* AIM OF THE TASK: Each line in the records below, from the one that contains "<li>Conversión de Temperaturas</li>" to the one that contains "En cuanto a", should be reproduced exactly, the first and last included.

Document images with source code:
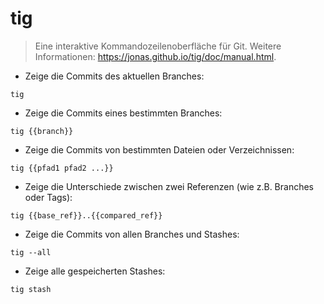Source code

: # tig

> Eine interaktive Kommandozeilenoberfläche für Git.
> Weitere Informationen: <https://jonas.github.io/tig/doc/manual.html>.

- Zeige die Commits des aktuellen Branches:

`tig`

- Zeige die Commits eines bestimmten Branches:

`tig {{branch}}`

- Zeige die Commits von bestimmten Dateien oder Verzeichnissen:

`tig {{pfad1 pfad2 ...}}`

- Zeige die Unterschiede zwischen zwei Referenzen (wie z.B. Branches oder Tags):

`tig {{base_ref}}..{{compared_ref}}`

- Zeige die Commits von allen Branches und Stashes:

`tig --all`

- Zeige alle gespeicherten Stashes:

`tig stash`
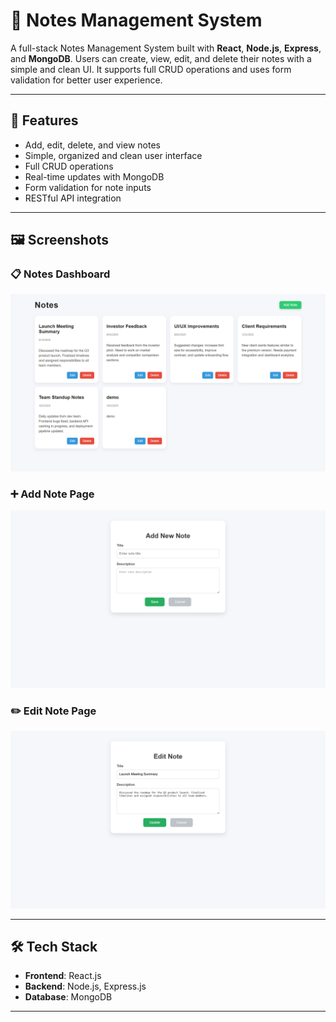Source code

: # 📝 Notes Management System

A full-stack Notes Management System built with **React**, **Node.js**, **Express**, and **MongoDB**. Users can create, view, edit, and delete their notes with a simple and clean UI. It supports full CRUD operations and uses form validation for better user experience.

---

## 🚀 Features

- Add, edit, delete, and view notes
- Simple, organized and clean user interface  
- Full CRUD operations  
- Real-time updates with MongoDB
- Form validation for note inputs
- RESTful API integration

---

## 🖼️ Screenshots

### 📋 Notes Dashboard
![Notes Dashboard](screenshots/home.png)

### ➕ Add Note Page
![Add Note](screenshots/add.png)

### ✏️ Edit Note Page
![Edit Note](screenshots/edit.png)

---

## 🛠️ Tech Stack

- **Frontend**: React.js  
- **Backend**: Node.js, Express.js  
- **Database**: MongoDB

---
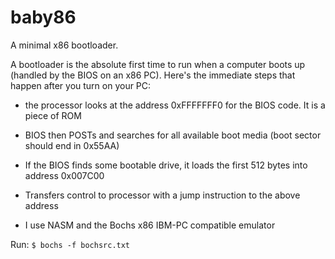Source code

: # baby86

A minimal x86 bootloader.

A bootloader is the absolute first time to run when a computer boots up (handled by the BIOS on an x86 PC). Here's the immediate steps that happen after you turn on your PC:

- the processor looks at the address 0xFFFFFFF0 for the BIOS code. It is a piece of ROM
- BIOS then POSTs and searches for all available boot media (boot sector should end in 0x55AA)
- If the BIOS finds some bootable drive, it loads the first 512 bytes into address 0x007C00
- Transfers control to processor with a jump instruction to the above address

- I use NASM and the Bochs x86 IBM-PC compatible emulator

Run:
`$ bochs -f bochsrc.txt`

[comment]: <> (https://www.joe-bergeron.com/posts/Writing%20a%20Tiny%20x86%20Bootloader/)
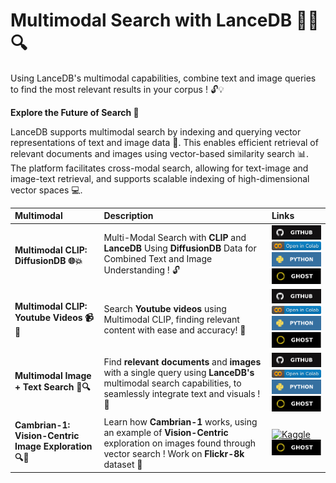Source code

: # **Multimodal Search with LanceDB 🤹‍♂️🔍**

Using LanceDB's multimodal capabilities, combine text and image queries to find the most relevant results in your corpus ! 🔓💡

**Explore the Future of Search 🚀**

LanceDB supports multimodal search by indexing and querying vector representations of text and image data 🤖. This enables efficient retrieval of relevant documents and images using vector-based similarity search 📊. The platform facilitates cross-modal search, allowing for text-image and image-text retrieval, and supports scalable indexing of high-dimensional vector spaces 💻.



| **Multimodal**  | **Description**  | **Links**  |
|:----------------|:-----------------|:-----------|
| **Multimodal CLIP: DiffusionDB 🌐💥**    | Multi-Modal Search with **CLIP** and **LanceDB** Using **DiffusionDB** Data for Combined Text and Image Understanding ! 🔓 | [![GitHub](../../assets/github.svg)][Clip_diffusionDB_github] <br>[![Open In Collab](../../assets/colab.svg)][Clip_diffusionDB_colab] <br>[![Python](../../assets/python.svg)][Clip_diffusionDB_python] <br>[![Ghost](../../assets/ghost.svg)][Clip_diffusionDB_ghost] |
| **Multimodal CLIP: Youtube Videos 📹👀** | Search **Youtube videos** using Multimodal CLIP, finding relevant content with ease and accuracy! 🎯                                                                                                                                                                | [![Github](../../assets/github.svg)][Clip_youtube_github]                                                                                                    <br>[![Open In Collab](../../assets/colab.svg)][Clip_youtube_colab]                                                                                           <br> [![Python](../../assets/python.svg)][Clip_youtube_python]         <br>[![Ghost](../../assets/ghost.svg)][Clip_youtube_python] |
| **Multimodal Image + Text Search 📸🔍**               | Find **relevant documents** and **images** with a single query using **LanceDB's** multimodal search capabilities, to seamlessly integrate text and visuals ! 🌉 | [![GitHub](../../assets/github.svg)](https://github.com/lancedb/vectordb-recipes/tree/main/examples/archived_examples/multimodal_search) <br>[![Open In Collab](../../assets/colab.svg)](https://colab.research.google.com/github/lancedb/vectordb-recipes/blob/main/examples/archived_examples/multimodal_search/main.ipynb) <br> [![Python](../../assets/python.svg)](https://github.com/lancedb/vectordb-recipes/blob/main/examples/multimodal_search/main.py)<br> [![Ghost](../../assets/ghost.svg)](https://blog.lancedb.com/multi-modal-ai-made-easy-with-lancedb-clip-5aaf8801c939/) |
| **Cambrian-1: Vision-Centric Image Exploration 🔍👀** | Learn how **Cambrian-1** works, using an example of **Vision-Centric** exploration on images found through vector search ! Work on **Flickr-8k** dataset 🔎                        | [![Kaggle](https://img.shields.io/badge/Kaggle-035a7d?style=for-the-badge&logo=kaggle&logoColor=white)](https://www.kaggle.com/code/prasantdixit/cambrian-1-vision-centric-exploration-of-images/)<br> [![Ghost](../../assets/ghost.svg)](https://blog.lancedb.com/cambrian-1-vision-centric-exploration/)                                                                                                                                                                                                                   |


[Clip_diffusionDB_github]: https://github.com/lancedb/vectordb-recipes/blob/main/examples/multimodal_clip_diffusiondb
[Clip_diffusionDB_colab]: https://colab.research.google.com/github/lancedb/vectordb-recipes/blob/main/examples/multimodal_clip_diffusiondb/main.ipynb
[Clip_diffusionDB_python]: https://github.com/lancedb/vectordb-recipes/blob/main/examples/multimodal_clip_diffusiondb/main.py
[Clip_diffusionDB_ghost]: https://blog.lancedb.com/multi-modal-ai-made-easy-with-lancedb-clip-5aaf8801c939/


[Clip_youtube_github]: https://github.com/lancedb/vectordb-recipes/blob/main/examples/multimodal_video_search
[Clip_youtube_colab]: https://colab.research.google.com/github/lancedb/vectordb-recipes/blob/main/examples/multimodal_video_search/main.ipynb
[Clip_youtube_python]: https://github.com/lancedb/vectordb-recipes/blob/main/examples/multimodal_video_search/main.py
[Clip_youtube_ghost]: https://blog.lancedb.com/multi-modal-ai-made-easy-with-lancedb-clip-5aaf8801c939/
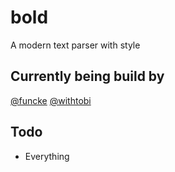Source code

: # bold
A modern text parser with style

## Currently being build by
[@funcke](https://github.com/funcke)
[@withtobi](https://github.com/withtobi)

## Todo
* Everything
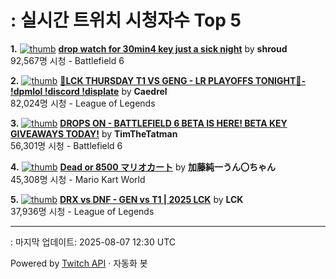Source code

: # : 실시간 트위치 시청자수 Top 5

**1.** [![thumb](https://static-cdn.jtvnw.net/previews-ttv/live_user_shroud-320x180.jpg)](https://twitch.tv/shroud)
**[drop watch for 30min4 key just a sick night](https://twitch.tv/shroud)** by **shroud**<br>92,567명 시청  - Battlefield 6

**2.** [![thumb](https://static-cdn.jtvnw.net/previews-ttv/live_user_caedrel-320x180.jpg)](https://twitch.tv/Caedrel)
**[🔴LCK THURSDAY T1 VS GENG - LR PLAYOFFS TONIGHT🔴-  !dpmlol !discord !displate](https://twitch.tv/Caedrel)** by **Caedrel**<br>82,024명 시청  - League of Legends

**3.** [![thumb](https://static-cdn.jtvnw.net/previews-ttv/live_user_timthetatman-320x180.jpg)](https://twitch.tv/TimTheTatman)
**[DROPS ON - BATTLEFIELD 6 BETA IS HERE! BETA KEY GIVEAWAYS TODAY!](https://twitch.tv/TimTheTatman)** by **TimTheTatman**<br>56,301명 시청  - Battlefield 6

**4.** [![thumb](https://static-cdn.jtvnw.net/previews-ttv/live_user_kato_junichi0817-320x180.jpg)](https://twitch.tv/加藤純一うん〇ちゃん)
**[Dead or 8500 マリオカート](https://twitch.tv/加藤純一うん〇ちゃん)** by **加藤純一うん〇ちゃん**<br>45,308명 시청  - Mario Kart World

**5.** [![thumb](https://static-cdn.jtvnw.net/previews-ttv/live_user_lck-320x180.jpg)](https://twitch.tv/LCK)
**[DRX vs DNF - GEN vs T1 | 2025 LCK](https://twitch.tv/LCK)** by **LCK**<br>37,936명 시청  - League of Legends


---
: 마지막 업데이트: 2025-08-07 12:30 UTC

Powered by [Twitch API](https://dev.twitch.tv/docs/api/reference) · 자동화 봇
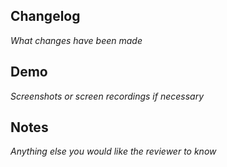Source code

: ## Changelog

*What changes have been made*

## Demo

*Screenshots or screen recordings if necessary*

## Notes

*Anything else you would like the reviewer to know*
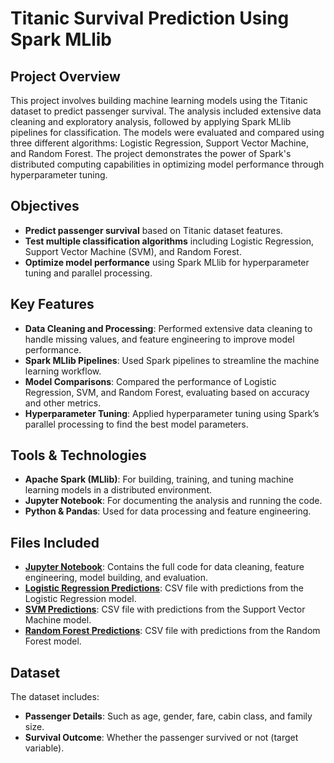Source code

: # Titanic Survival Prediction Using Spark MLlib

## Project Overview
This project involves building machine learning models using the Titanic dataset to predict passenger survival. The analysis included extensive data cleaning and exploratory analysis, followed by applying Spark MLlib pipelines for classification. The models were evaluated and compared using three different algorithms: Logistic Regression, Support Vector Machine, and Random Forest. The project demonstrates the power of Spark's distributed computing capabilities in optimizing model performance through hyperparameter tuning.

## Objectives
- **Predict passenger survival** based on Titanic dataset features.
- **Test multiple classification algorithms** including Logistic Regression, Support Vector Machine (SVM), and Random Forest.
- **Optimize model performance** using Spark MLlib for hyperparameter tuning and parallel processing.

## Key Features
- **Data Cleaning and Processing**: Performed extensive data cleaning to handle missing values, and feature engineering to improve model performance.
- **Spark MLlib Pipelines**: Used Spark pipelines to streamline the machine learning workflow.
- **Model Comparisons**: Compared the performance of Logistic Regression, SVM, and Random Forest, evaluating based on accuracy and other metrics.
- **Hyperparameter Tuning**: Applied hyperparameter tuning using Spark’s parallel processing to find the best model parameters.

## Tools & Technologies
- **Apache Spark (MLlib)**: For building, training, and tuning machine learning models in a distributed environment.
- **Jupyter Notebook**: For documenting the analysis and running the code.
- **Python & Pandas**: Used for data processing and feature engineering.
  
## Files Included
- **[Jupyter Notebook](./Cloud_Cognitive_Max_Diego_Jacopo.ipynb)**: Contains the full code for data cleaning, feature engineering, model building, and evaluation.
- **[Logistic Regression Predictions](./predictions_logistic_regression_spark.csv)**: CSV file with predictions from the Logistic Regression model.
- **[SVM Predictions](./predictions_svm_spark.csv)**: CSV file with predictions from the Support Vector Machine model.
- **[Random Forest Predictions](./predictions_spark_random_forest_classifier.csv)**: CSV file with predictions from the Random Forest model.

## Dataset
The dataset includes:
- **Passenger Details**: Such as age, gender, fare, cabin class, and family size.
- **Survival Outcome**: Whether the passenger survived or not (target variable).
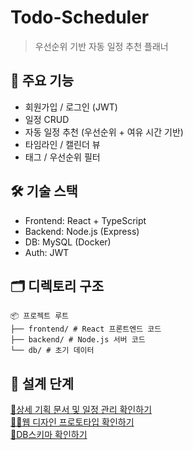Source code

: # Todo-Scheduler
> 우선순위 기반 자동 일정 추천 플래너    
## 📌 주요 기능
- 회원가입 / 로그인 (JWT)
- 일정 CRUD
- 자동 일정 추천 (우선순위 + 여유 시간 기반)
- 타임라인 / 캘린더 뷰
- 태그 / 우선순위 필터

## 🛠 기술 스택
- Frontend: React + TypeScript
- Backend: Node.js (Express)
- DB: MySQL (Docker)
- Auth: JWT
## 🗂️ 디렉토리 구조
<pre><code>📦 프로젝트 루트 
├── frontend/ # React 프론트엔드 코드 
├── backend/ # Node.js 서버 코드 
└── db/ # 초기 데이터  </code></pre>

## 📔 설계 단계
[📄상세 기획 문서 및 일정 관리 확인하기](https://www.notion.so/Todo-Scheduler-2074248c7c6980aabbe5f71cb513dc25?source=copy_link)   
[🧑‍🎨웹 디자인 프로토타입 확인하기](https://www.figma.com/design/mUYMp2rpoE2f7U1pOvCPOp/TodoList?node-id=0-1&p=f&t=zljYrPec9T9UlXK6-0)   
[📁DB스키마 확인하기](https://dbdiagram.io/d/todo-scheduler-68467215058073439757b033)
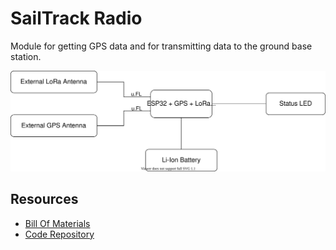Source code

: # SailTrack Radio
Module for getting GPS data and for transmitting data to the ground base station.

<p align="center">
  <img src="hardware-diagram.svg"/>
</p>

## Resources
* [Bill Of Materials](BOM.csv)
* [Code Repository](https://github.com/metis-vela-unipd/sailtrack-radio)
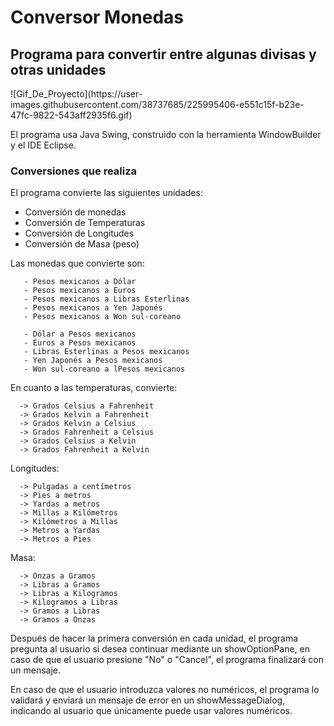 # Conversor Monedas
<h2>Programa para convertir entre algunas divisas y otras unidades</h2>
![Gif_De_Proyecto](https://user-images.githubusercontent.com/38737685/225995406-e551c15f-b23e-47fc-9822-543aff2935f6.gif)


El programa usa Java Swing, construido con la herramienta WindowBuilder y el IDE Eclipse.

<h3>Conversiones que realiza</h3>

El programa convierte las siguientes unidades:

<ul>
  <li>Conversión de monedas</li>
  <li>Conversión de Temperaturas</li>
  <li>Conversión de Longitudes</li>
  <li>Conversión de Masa (peso)</li>
</ul>

Las monedas que convierte son:

       - Pesos mexicanos a Dólar
       - Pesos mexicanos a Euros
       - Pesos mexicanos a Libras Esterlinas
       - Pesos mexicanos a Yen Japonés
       - Pesos mexicanos a Won sul-coreano
       
       - Dólar a Pesos mexicanos
       - Euros a Pesos mexicanos
       - Libras Esterlinas a Pesos mexicanos
       - Yen Japonés a Pesos mexicanos
       - Won sul-coreano a lPesos mexicanos
       
En cuanto a las temperaturas, convierte:

      -> Grados Celsius a Fahrenheit
      -> Grados Kelvin a Fahrenheit
      -> Grados Kelvin a Celsius
      -> Grados Fahrenheit a Celsius
      -> Grados Celsius a Kelvin
      -> Grados Fahrenheit a Kelvin
      
Longitudes:

      -> Pulgadas a centímetros
      -> Pies a metros
      -> Yardas a metros
      -> Millas a Kilómetros
      -> Kilómetros a Millas
      -> Metros a Yardas
      -> Metros a Pies
      
Masa:

      -> Onzas a Gramos
      -> Libras a Gramos
      -> Libras a Kilogramos
      -> Kilogramos a Libras
      -> Gramos a Libras
      -> Gramos a Onzas

Después de hacer la primera conversión en cada unidad, el programa pregunta al usuario si desea continuar mediante un showOptionPane, en caso de que el usuario presione "No" o "Cancel", el programa finalizará con un mensaje.

En caso de que el usuario introduzca valores no numéricos, el programa lo validará y enviará un mensaje de error en un showMessageDialog, indicando al usuario que únicamente puede usar valores numéricos.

* COMPLETED EXERCISE:
  <li>Conversión de Temperaturas</li>
  <li>Conversión de Longitudes</li>
  <li>Conversión de Masa (peso)</li>
</ul>

Las monedas que convierte son:

       - Pesos mexicanos a Dólar
       - Pesos mexicanos a Euros
       - Pesos mexicanos a Libras Esterlinas
       - Pesos mexicanos a Yen Japonés
       - Pesos mexicanos a Won sul-coreano
       
       - Dólar a Pesos mexicanos
       - Euros a Pesos mexicanos
       - Libras Esterlinas a Pesos mexicanos
       - Yen Japonés a Pesos mexicanos
       - Won sul-coreano a lPesos mexicanos
       
En cuanto a las temperaturas, convierte:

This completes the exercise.